*WHAT YOU ARE ASKED TO DO*. Go through the material below and copy all lines with "TextBlob".

=== DATA FOR THIS EXERCISE ===

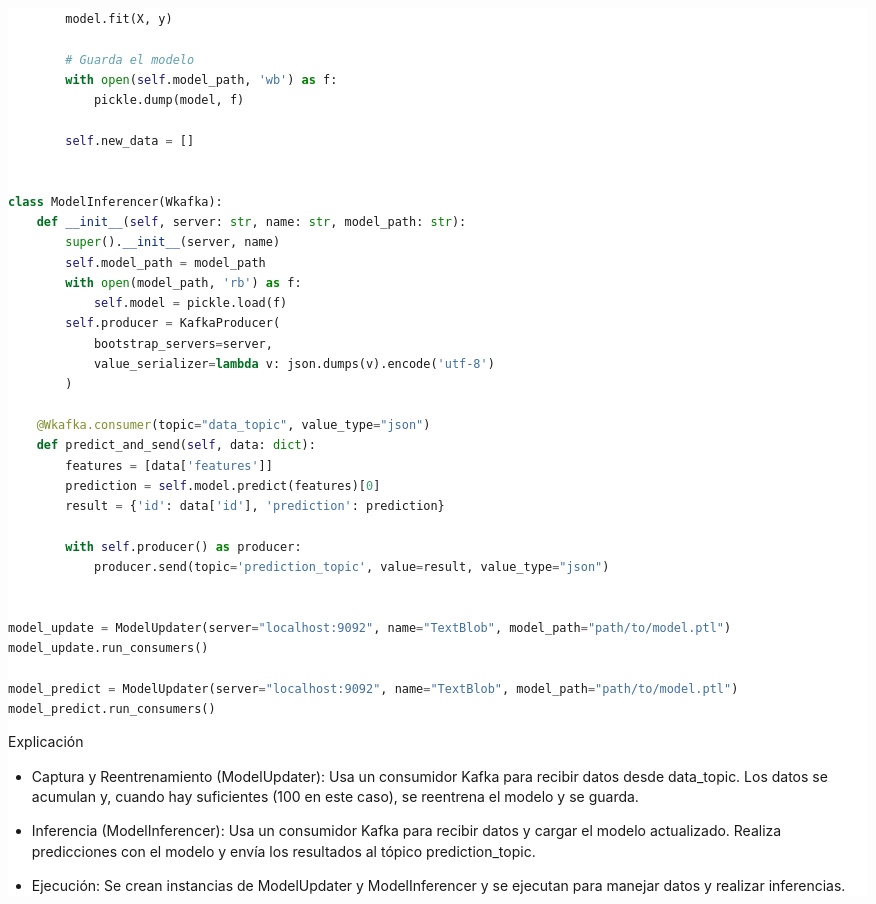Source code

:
 ```python
        model.fit(X, y)

        # Guarda el modelo
        with open(self.model_path, 'wb') as f:
            pickle.dump(model, f)

        self.new_data = []


class ModelInferencer(Wkafka):
    def __init__(self, server: str, name: str, model_path: str):
        super().__init__(server, name)
        self.model_path = model_path
        with open(model_path, 'rb') as f:
            self.model = pickle.load(f)
        self.producer = KafkaProducer(
            bootstrap_servers=server,
            value_serializer=lambda v: json.dumps(v).encode('utf-8')
        )

    @Wkafka.consumer(topic="data_topic", value_type="json")
    def predict_and_send(self, data: dict):
        features = [data['features']]
        prediction = self.model.predict(features)[0]
        result = {'id': data['id'], 'prediction': prediction}

        with self.producer() as producer:
            producer.send(topic='prediction_topic', value=result, value_type="json")


model_update = ModelUpdater(server="localhost:9092", name="TextBlob", model_path="path/to/model.ptl")
model_update.run_consumers()

model_predict = ModelUpdater(server="localhost:9092", name="TextBlob", model_path="path/to/model.ptl")
model_predict.run_consumers()
```

Explicación

- Captura y Reentrenamiento (ModelUpdater):
  Usa un consumidor Kafka para recibir datos desde data_topic.
  Los datos se acumulan y, cuando hay suficientes (100 en este caso), se reentrena el modelo y se guarda.

- Inferencia (ModelInferencer):
  Usa un consumidor Kafka para recibir datos y cargar el modelo actualizado.
  Realiza predicciones con el modelo y envía los resultados al tópico prediction_topic.

- Ejecución:
  Se crean instancias de ModelUpdater y ModelInferencer y se ejecutan para manejar datos y realizar inferencias.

===

*EXPECTED ANSWER*.
model_update = ModelUpdater(server="localhost:9092", name="TextBlob", model_path="path/to/model.ptl")
model_predict = ModelUpdater(server="localhost:9092", name="TextBlob", model_path="path/to/model.ptl")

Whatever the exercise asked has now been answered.